North Carolina’s budget law recognizes the CFTC’s federal regulatory authority over prediction markets such as Kalshi and Polymarket. The measure also applies a 6% tax rate, which the source says is far below what other states are pursuing.

North Carolina Budget Law Recognizes CFTC Oversight of Prediction Markets

What happened?

North Carolina’s budget law recognizes the CFTC’s federal regulatory authority over prediction markets such as Kalshi and Polymarket. The measure also applies a 6% tax rate, which the source says is far below what other states are pursuing.

Why it matters

North Carolina has passed a budget law that recognizes the Commodity Futures Trading Commission’s federal regulatory authority over prediction markets, including platforms such as Kalshi and Polymarket. The law also sets a 6% tax rate for those markets in the state.

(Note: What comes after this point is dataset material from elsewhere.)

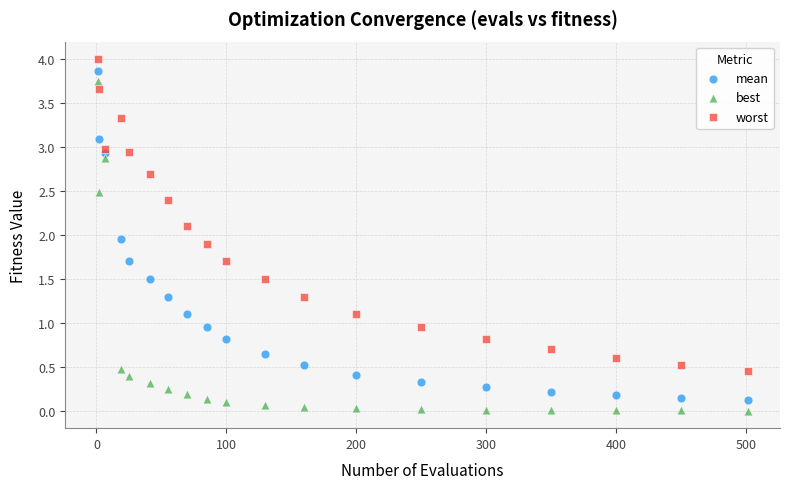

What is the X range (max minus min) for the scatter plot?

500.0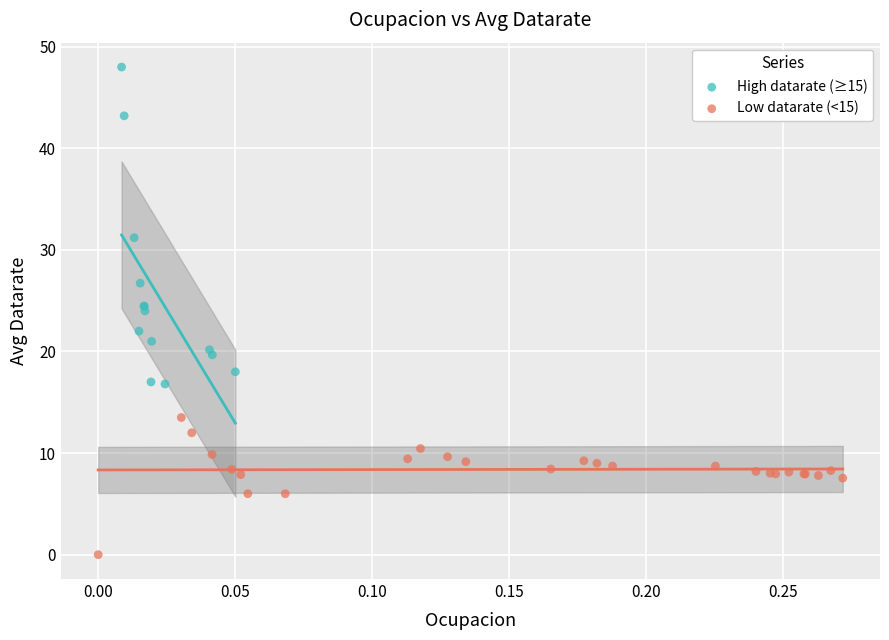

Which series contains the highest Y value?

High datarate (≥15)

North Carolina has passed a budget law that recognizes the Commodity Futures Trading Commission’s federal regulatory authority over prediction markets, including platforms such as Kalshi and Polymarket. The law also sets a 6% tax rate for those markets in the state.

The development matters because prediction markets sit at the intersection of financial regulation, online wagering, and crypto-adjacent market infrastructure. By leaving oversight to the CFTC, North Carolina is taking a different route from states seeking more aggressive local treatment of the sector.

Kalshi and Polymarket have become two of the most visible names in event-based markets, where users trade contracts tied to future outcomes. The North Carolina approach signals that, at least under this budget law, the state is not attempting to become the primary regulator of those platforms.

The 6% tax rate is also notable. According to the source material, it is far below what other states are pursuing, creating a more limited state-level burden than some competing proposals.

For the broader crypto and prediction-market ecosystem, the bill adds another data point in an unsettled regulatory landscape. It does not resolve the national debate, but it shows one state formally acknowledging federal oversight while still creating a tax framework of its own.